A new right-winger is necessary as a transfer target – and it doesn’t have to be someone world-class to improve the side. 

3. Move on from the old guard

At his peak, Sergio Busquets was the best no.6 in Europe – he’s one of the greatest midfielders of all time.

Yet De Jong was brought in to replace him and he’s barely got the chance to, as successive managers pair the legendary figure with his young pretender, almost scared to drop the bigger presence.

Gerard Pique is well past his best but Barca are almost scared of a future in which he isn’t the first name on the team sheet.

The next manager needs to be as ruthless as Guardiola was when he turfed out Ronaldinho and Deco for a young Lionel Messi.

Sergio Aguero perhaps isn’t even good enough to lead the line either and will need replacing sooner rather than later, too.

While you’re in rebuild mode, make sure that you’re upgrading everyone who needs it – regardless of their standing in the history books.

4. Change transfer strategy

Barcelona forward Antoine Griezmann
(Image credit: PA Images)

Look at Barcelona’s signings over the past few years and ask yourself how many were signed because they looked like Barcelona players.

Coutinho? Frenkie De Jong? Memphis? Griezmann? Those are just the memorable ones.

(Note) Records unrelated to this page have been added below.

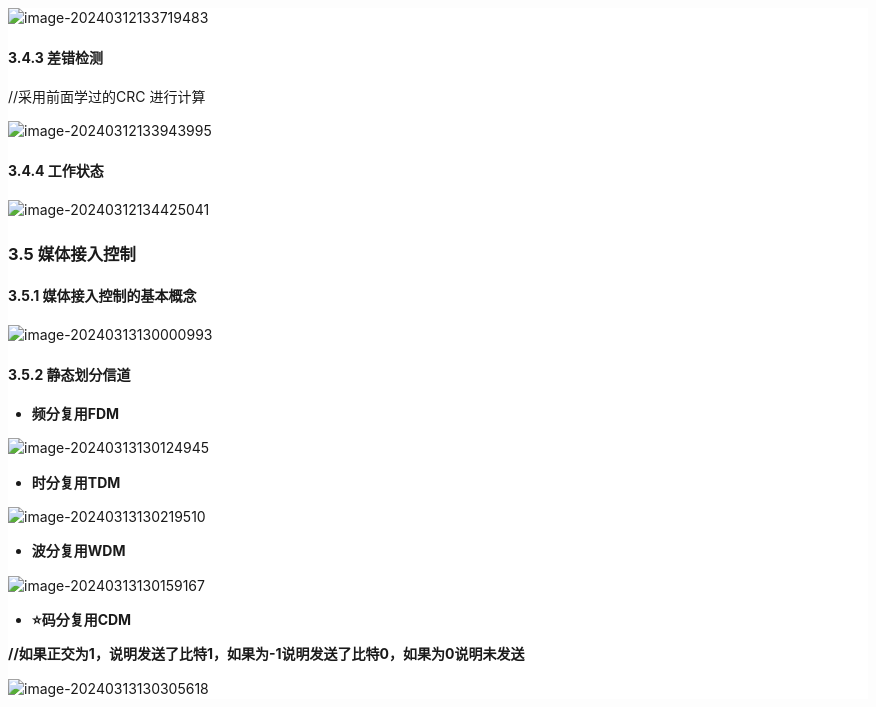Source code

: 
![image-20240312133719483](https://zlc-typora.oss-cn-hangzhou.aliyuncs.com/img1/image-20240312133719483.png)







#### 3.4.3 差错检测

//采用前面学过的CRC 进行计算

![image-20240312133943995](https://zlc-typora.oss-cn-hangzhou.aliyuncs.com/img1/image-20240312133943995.png)



#### 3.4.4 工作状态



![image-20240312134425041](https://zlc-typora.oss-cn-hangzhou.aliyuncs.com/img1/image-20240312134425041.png)







### 3.5 媒体接入控制



#### 3.5.1 媒体接入控制的基本概念



![image-20240313130000993](https://zlc-typora.oss-cn-hangzhou.aliyuncs.com/img1/image-20240313130000993.png)





#### 3.5.2 静态划分信道



- **频分复用FDM**

![image-20240313130124945](https://zlc-typora.oss-cn-hangzhou.aliyuncs.com/img1/image-20240313130124945.png)

- **时分复用TDM**

![image-20240313130219510](https://zlc-typora.oss-cn-hangzhou.aliyuncs.com/img1/image-20240313130219510.png)



- **波分复用WDM**

![image-20240313130159167](https://zlc-typora.oss-cn-hangzhou.aliyuncs.com/img1/image-20240313130159167.png)

- **⭐码分复用CDM**

**//如果正交为1，说明发送了比特1，如果为-1说明发送了比特0，如果为0说明未发送**

![image-20240313130305618](https://zlc-typora.oss-cn-hangzhou.aliyuncs.com/img1/image-20240313130305618.png)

Sergino Dest was signed when there were doubtless better options on the market at the time – though they may have been less flashy.

Eric Garcia may have been free but the pull was as much his La Masia background as his defending. 

Martin Braithwaite and Luuk De Jong – as bizarre as those signings were – were steps in the right direction; not in terms of quality but thinking outside the box.

Barcelona have been so busy trying to find the next Xavi or Iniesta that they forgot to find another Samuel Eto’o.

Maybe Barcelona shouldn’t be looking to sign Paul Pogba on a free next year, take Tanguy Ndombele on loan or prepare a big bid for Gabriel Jesus, as one might expect from a gossip column.

Someone a little less high profile with attributes that the squad lacks could improve Barcelona.

5. Be prepared to suffer (for now)

Barcelona have lost the greatest footballer of all time and not only do they not have £500m to replace Lionel Messi, they don’t have the track record of doing so.

That’s an incredibly bleak position for a superclub to be in, right?

Whoever takes the reigns at the Camp Nou needs to adjust expectation. Barcelona might not be competing for the LaLiga title this season.

They might not be competing for the Champions League next season.

It might be five years before they’re back to their usual standing – because not everyone is Johan Cruyff or Pep Guardiola. 

The next Barcelona manager is more than likely going to have to be someone who makes unpopular decisions and delivers unpopular results while overseeing a long-term plan.

Look at Mikel Arteta at Arsenal, getting to eighth in the league twice in a row – but overhauling the squad while doing so.

Jurgen Klopp won his first Liverpool trophy four years into his tenure.

Mauricio Pochettino was given time, patience and ample failure to turn Tottenham into a top-six side.

And now the same patience is needed at Barcelona, a club that don’t have the best record of giving coaches time to implement their ideas.

This isn’t an instant fix – and Barca would be foolish to treat it as such.